━━━ RECORDS FOR THIS TASK ━━━

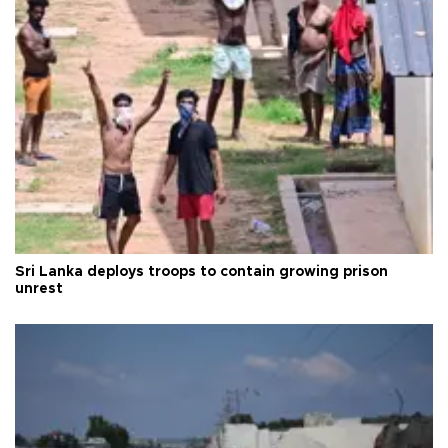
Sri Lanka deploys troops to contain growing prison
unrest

━━━
━━━ RECORDS FOR THIS TASK ━━━

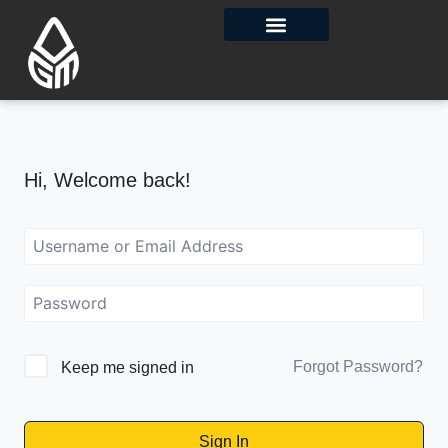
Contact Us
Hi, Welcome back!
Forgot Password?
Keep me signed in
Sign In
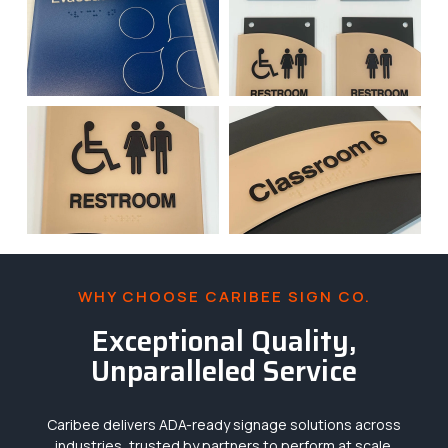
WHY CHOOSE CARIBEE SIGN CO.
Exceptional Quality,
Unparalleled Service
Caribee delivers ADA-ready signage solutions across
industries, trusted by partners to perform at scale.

━━━

EXERCISE BRIEF:
Each line above from the one containing "Keep me signed in" through the one containing "industries, trusted by" is to be returned verbatim. Nothing else, and no pictures.

THE COMPLETED TASK:
Keep me signed in
Sign In
WHY CHOOSE CARIBEE SIGN CO.
Exceptional Quality,
Unparalleled Service
Caribee delivers ADA-ready signage solutions across
industries, trusted by partners to perform at scale.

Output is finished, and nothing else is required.